The first half of the show covered a variety of funk and contemporary pieces including “Volcanic Ash,” “String Quartet in A minor, Op.132,” and “Ex Machina.” Meanwhile, the second half included the “Reel Set,” “Appalachia Waltz,” “Red Pine,” “Contrapunctus I and IX,” and “Unquiet Spirits.” The evocative nature of their performances brought the audience into a world of raw emotion and profound narratives through each careful undulation and musical technique of the saxophone group.
One of the unique characteristics of the Sinta Quartet is their ability to perform their pieces completely from memory, as they played their golden instruments without the presence of any sheet music. The evident passion and excitement for producing their musical compositions can be attributed to the strong connection between the members of the ensemble who all studied at the University of Michigan under the guidance of the acclaimed saxophone professor—Donald Sinta—the inspiration behind the quartet’s name.
Moreover, as an avid viewer of fantasy and adventure movies since my childhood, Sinta Quartet’s performance transported me into an illustrative paradise of stories and human experiences. Through each soft hymn, I could hear the beating heart of Alice in Wonderland as she fell into an endless rabbit hole at Wonderland. Through each whisper of the saxophone, I could feel the fickle emotions unfolding in an 18th-century romance unfolding with two lovers running across the meadow. Every composition breathed life into the stories that captured important human experiences.
These powerful and profound characteristics of the saxophone quartet led to their global recognition, as they have performed their award-winning pieces across nine countries, along with prestigious locations such as Walt Disney Hall, Carnegie Hall, and the Beijing Center for Performing Arts. Yet the intimate environment of the Kresge Auditorium allowed the Sinta Quartet to connect with the Greencastle community in a more personal manner, as they shared insights about each composition before enrapturing the audience with their melodies.

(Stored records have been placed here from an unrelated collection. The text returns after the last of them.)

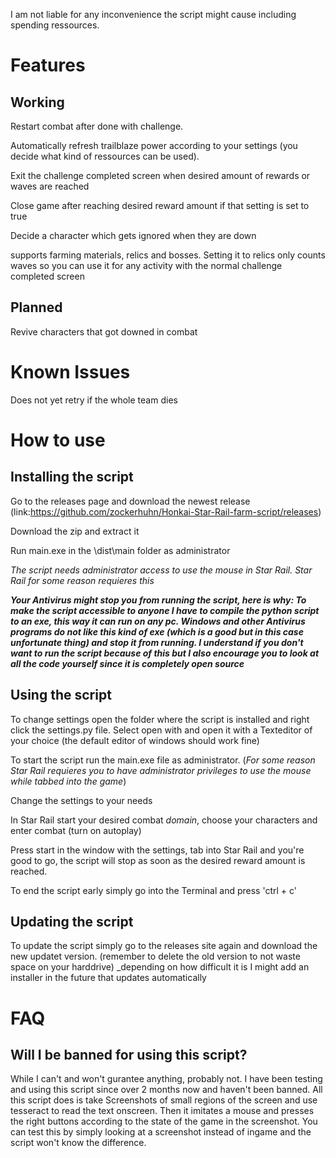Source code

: I am not liable for any inconvenience the script might cause including spending ressources.

# Features

## Working
Restart combat after done with challenge.

Automatically refresh trailblaze power according to your settings (you decide what kind of ressources can be used).

Exit the challenge completed screen when desired amount of rewards or waves are reached

Close game after reaching desired reward amount if that setting is set to true

Decide a character which gets ignored when they are down

supports farming materials, relics and bosses. Setting it to relics only counts waves so you can use it for any activity with the normal challenge completed screen

## Planned
Revive characters that got downed in combat

# Known Issues
Does not yet retry if the whole team dies

# How to use

## Installing the script

Go to the releases page and download the newest release (link:https://github.com/zockerhuhn/Honkai-Star-Rail-farm-script/releases)

Download the zip and extract it

Run main.exe in the \dist\main folder as administrator

_The script needs administrator access to use the mouse in Star Rail. Star Rail for some reason requieres this_

___Your Antivirus might stop you from running the script, here is why: To make the script accessible to anyone I have to compile the python script to an exe, this way it can run on any pc. Windows and other Antivirus programs do not like this kind of exe (which is a good but in this case unfortunate thing) and stop it from running. I understand if you don't want to run the script because of this but I also encourage you to look at all the code yourself since it is completely open source___


## Using the script
To change settings open the folder where the script is installed and right click the settings.py file. Select open with and open it with a Texteditor of your choice (the default editor of windows should work fine)

To start the script run the main.exe file as administrator. (_For some reason Star Rail requieres you to have administrator privileges to use the mouse while tabbed into the game_)

Change the settings to your needs

In Star Rail start your desired combat _domain_, choose your characters and enter combat (turn on autoplay)

Press start in the window with the settings, tab into Star Rail and you're good to go, the script will stop as soon as the desired reward amount is reached.

To end the script early simply go into the Terminal and press 'ctrl + c'

## Updating the script

To update the script simply go to the releases site again and download the new updatet version. (remember to delete the old version to not waste space on your harddrive) _depending on how difficult it is I might add an installer in the future that updates automatically 

# FAQ 

## Will I be banned for using this script?
While I can't and won't gurantee anything, probably not. I have been testing and using this script since over 2 months now and haven't been banned. All this script does is take Screenshots of small regions of the screen and use tesseract to read the text onscreen. Then it imitates a mouse and presses the right buttons according to the state of the game in the screenshot. You can test this by simply looking at a screenshot instead of ingame and the script won't know the difference.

Among the breathtaking masterpieces presented in the show, the most memorable part was when the group asked if it was the audience’s first time to watch an instrumental ensemble. This simple yet thoughtful gesture highlighted their acknowledgment of listeners from various backgrounds and levels of musical expertise, highlighting how Sinta Quartet produces music to express human experiences that can inspire musicians, artists, and storytellers in the years to come.